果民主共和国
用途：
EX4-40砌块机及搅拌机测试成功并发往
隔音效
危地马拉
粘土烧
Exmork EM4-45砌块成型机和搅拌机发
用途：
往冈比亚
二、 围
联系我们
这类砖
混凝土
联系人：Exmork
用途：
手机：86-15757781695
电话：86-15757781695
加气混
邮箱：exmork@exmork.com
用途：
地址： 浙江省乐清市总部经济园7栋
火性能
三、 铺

--

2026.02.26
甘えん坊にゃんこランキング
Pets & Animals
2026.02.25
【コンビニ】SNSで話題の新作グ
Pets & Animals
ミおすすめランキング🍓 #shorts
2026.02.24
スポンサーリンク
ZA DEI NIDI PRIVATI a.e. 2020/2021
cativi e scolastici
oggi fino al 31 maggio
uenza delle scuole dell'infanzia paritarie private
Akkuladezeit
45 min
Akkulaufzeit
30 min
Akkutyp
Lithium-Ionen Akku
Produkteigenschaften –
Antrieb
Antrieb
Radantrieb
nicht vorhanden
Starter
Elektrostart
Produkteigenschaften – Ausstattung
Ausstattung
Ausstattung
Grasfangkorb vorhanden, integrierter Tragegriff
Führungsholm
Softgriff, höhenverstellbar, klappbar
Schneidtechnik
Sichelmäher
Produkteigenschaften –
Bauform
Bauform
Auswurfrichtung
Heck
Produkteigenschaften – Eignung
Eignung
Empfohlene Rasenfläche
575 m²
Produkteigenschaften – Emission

## Exercise
Report each row above that contains the string "Produkteigenschaften", treating uppercase and lowercase letters as different.

## Solution
Produkteigenschaften –
Produkteigenschaften – Ausstattung
Produkteigenschaften –
Produkteigenschaften – Eignung
Produkteigenschaften – Emission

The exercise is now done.